Fernanda Maia Alves, Pollyana Helena Vieira Costa, Guilherme Aron Teixeira Silva, Walace di Flora

Resumo


Introdução: O pé diabético pode ser definido pela ocorrência de algum tipo de infecção, ulceração ou destruição de tecidos moles em pés de pacientes portadores de Diabetes Melitos (DM), associadas a alterações de cunho neurológico e doença arterial periférica (DAP). Essa condição é responsável por alta morbidade, mortalidade e custos, sendo um fator de risco que aumenta em quinze vezes a chance de amputação em membros inferiores.

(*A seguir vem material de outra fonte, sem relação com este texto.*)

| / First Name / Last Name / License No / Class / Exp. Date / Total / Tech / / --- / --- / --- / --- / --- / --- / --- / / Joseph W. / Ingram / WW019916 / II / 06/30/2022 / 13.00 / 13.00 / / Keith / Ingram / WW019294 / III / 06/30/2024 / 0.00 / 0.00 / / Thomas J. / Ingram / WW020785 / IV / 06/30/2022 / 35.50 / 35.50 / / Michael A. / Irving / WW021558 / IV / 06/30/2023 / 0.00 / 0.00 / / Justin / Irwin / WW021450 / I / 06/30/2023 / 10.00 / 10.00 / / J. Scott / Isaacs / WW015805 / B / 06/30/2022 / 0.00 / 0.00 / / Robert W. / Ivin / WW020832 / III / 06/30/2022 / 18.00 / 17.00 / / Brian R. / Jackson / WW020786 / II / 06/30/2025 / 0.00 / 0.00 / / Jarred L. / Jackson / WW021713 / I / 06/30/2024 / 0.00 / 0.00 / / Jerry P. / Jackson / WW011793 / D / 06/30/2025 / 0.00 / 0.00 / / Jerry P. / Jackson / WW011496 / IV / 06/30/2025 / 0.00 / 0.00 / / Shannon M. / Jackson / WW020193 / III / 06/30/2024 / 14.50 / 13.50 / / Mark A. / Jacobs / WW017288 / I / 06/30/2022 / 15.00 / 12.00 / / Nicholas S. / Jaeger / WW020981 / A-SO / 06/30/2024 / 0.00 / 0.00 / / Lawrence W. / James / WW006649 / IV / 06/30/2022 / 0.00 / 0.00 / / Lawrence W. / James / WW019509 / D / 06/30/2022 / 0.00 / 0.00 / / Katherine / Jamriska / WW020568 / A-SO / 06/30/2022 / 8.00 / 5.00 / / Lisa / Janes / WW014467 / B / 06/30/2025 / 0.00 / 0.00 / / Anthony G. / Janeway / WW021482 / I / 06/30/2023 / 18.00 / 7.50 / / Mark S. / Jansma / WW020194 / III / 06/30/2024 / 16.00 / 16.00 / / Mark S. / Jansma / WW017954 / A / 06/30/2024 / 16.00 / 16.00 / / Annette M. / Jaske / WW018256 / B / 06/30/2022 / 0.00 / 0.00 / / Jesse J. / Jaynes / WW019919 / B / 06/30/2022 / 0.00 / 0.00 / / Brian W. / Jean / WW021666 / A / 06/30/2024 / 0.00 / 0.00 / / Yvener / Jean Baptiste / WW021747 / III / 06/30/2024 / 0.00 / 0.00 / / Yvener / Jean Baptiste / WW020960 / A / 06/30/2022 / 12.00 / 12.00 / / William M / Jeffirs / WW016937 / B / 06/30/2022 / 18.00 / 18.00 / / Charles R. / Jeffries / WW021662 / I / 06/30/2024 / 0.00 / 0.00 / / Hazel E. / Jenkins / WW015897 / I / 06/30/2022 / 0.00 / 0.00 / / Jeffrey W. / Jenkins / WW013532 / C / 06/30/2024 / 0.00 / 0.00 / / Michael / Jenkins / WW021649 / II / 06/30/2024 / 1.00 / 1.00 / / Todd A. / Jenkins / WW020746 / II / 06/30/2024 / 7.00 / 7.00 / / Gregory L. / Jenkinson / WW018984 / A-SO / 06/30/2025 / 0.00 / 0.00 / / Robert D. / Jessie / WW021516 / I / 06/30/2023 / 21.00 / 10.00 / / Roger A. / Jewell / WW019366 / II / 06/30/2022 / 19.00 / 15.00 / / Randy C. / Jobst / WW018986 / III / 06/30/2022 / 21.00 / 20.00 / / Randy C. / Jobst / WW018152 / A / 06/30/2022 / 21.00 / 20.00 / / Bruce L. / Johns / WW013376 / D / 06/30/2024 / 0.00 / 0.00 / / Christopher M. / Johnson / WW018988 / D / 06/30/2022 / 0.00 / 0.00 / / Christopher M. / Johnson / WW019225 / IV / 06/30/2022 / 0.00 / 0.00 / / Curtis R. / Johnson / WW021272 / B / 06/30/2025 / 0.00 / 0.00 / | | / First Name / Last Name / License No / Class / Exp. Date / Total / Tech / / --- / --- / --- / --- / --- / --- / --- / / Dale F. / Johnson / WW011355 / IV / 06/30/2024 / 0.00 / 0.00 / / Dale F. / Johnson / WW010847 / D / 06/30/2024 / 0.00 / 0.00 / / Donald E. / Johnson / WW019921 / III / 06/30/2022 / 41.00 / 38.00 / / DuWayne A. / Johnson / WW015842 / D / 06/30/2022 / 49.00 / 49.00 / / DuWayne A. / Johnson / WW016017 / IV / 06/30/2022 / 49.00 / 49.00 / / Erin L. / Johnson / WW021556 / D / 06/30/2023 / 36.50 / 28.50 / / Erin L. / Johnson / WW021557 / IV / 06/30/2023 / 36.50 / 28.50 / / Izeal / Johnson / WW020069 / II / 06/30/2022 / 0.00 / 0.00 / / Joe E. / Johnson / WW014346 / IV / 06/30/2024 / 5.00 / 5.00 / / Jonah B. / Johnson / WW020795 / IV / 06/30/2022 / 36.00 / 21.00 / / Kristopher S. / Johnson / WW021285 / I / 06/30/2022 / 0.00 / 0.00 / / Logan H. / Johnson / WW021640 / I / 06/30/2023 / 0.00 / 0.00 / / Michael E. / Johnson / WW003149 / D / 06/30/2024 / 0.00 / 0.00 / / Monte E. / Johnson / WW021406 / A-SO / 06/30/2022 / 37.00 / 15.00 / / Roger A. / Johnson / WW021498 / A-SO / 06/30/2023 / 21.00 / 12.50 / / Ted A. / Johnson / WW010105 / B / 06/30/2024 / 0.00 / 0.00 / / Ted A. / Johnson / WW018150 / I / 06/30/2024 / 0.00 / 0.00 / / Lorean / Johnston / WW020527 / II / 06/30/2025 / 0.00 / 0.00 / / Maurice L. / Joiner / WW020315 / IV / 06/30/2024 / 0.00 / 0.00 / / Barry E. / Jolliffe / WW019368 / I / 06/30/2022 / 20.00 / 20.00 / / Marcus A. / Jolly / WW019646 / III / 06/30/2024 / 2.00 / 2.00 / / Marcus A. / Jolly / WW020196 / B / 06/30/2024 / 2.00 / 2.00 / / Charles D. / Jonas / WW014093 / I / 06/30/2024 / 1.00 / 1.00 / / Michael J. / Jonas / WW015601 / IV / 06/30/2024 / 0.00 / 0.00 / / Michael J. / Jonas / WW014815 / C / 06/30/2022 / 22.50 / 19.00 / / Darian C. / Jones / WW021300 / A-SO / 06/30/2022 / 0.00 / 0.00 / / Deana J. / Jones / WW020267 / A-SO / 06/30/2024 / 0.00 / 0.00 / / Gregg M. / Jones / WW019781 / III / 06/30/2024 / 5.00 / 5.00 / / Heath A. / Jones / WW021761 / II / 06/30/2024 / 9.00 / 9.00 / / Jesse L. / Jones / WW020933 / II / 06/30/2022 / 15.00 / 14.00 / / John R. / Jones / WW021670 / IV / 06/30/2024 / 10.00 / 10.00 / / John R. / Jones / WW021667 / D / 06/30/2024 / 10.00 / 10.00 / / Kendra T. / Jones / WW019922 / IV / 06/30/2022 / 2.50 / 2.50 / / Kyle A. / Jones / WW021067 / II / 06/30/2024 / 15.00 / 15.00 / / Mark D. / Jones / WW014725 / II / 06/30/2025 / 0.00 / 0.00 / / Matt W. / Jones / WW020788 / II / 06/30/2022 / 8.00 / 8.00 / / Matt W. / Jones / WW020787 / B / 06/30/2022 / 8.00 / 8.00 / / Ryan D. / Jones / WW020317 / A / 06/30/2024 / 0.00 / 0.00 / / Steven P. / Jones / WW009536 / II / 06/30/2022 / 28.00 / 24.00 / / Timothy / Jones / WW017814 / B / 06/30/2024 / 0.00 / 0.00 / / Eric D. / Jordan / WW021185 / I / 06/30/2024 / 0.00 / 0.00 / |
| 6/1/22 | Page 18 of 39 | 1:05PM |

Objetivo: Determinar a prevalência do pé diabético em pacientes do município de Onça de Pitangui, em Minas Gerais. Método: Trata-se de um estudo transversal, com uma amostra representativa composta por 10% do total de diabéticos do Município. Foram utilizados como instrumentos o Mini Exame do Estado Mental, Manual de Exame dos Pés, estesiômetro e o martelo de reflexos. Resultados: Dos 46 indivíduos da amostra, 76,1% eram do sexo feminino e cerca de 93,5% possuíam Diabetes Melitos do tipo 2. Quanto ao diagnóstico, 26% da amostra não possuía alguma alteração em pés. Entretanto, 43,5% possuíam dor neuropática, 34,8% apresentaram polineuropatia diabética (PND) dolorosa e em 28,3% foi observado um risco aumentado de ulceração. Grande parte dos pacientes apresentavam PND assintomática, sendo que 26,1% possuíam a forma leve, 13% a moderada e 2,1% a grave. Conclusão: A prevalência do pé diabético encontrada no estudo foi de 74%, sendo um valor compatível com os dados da literatura regional, refletindo o contexto socioeconômico e ambiental da amostra, bem como os efeitos da exposição aos fatores de risco.

 

Palavras-chave: Pé diabético; Amputação; Diabetes mellitus; Doenças vasculares periféricas; Úlcera.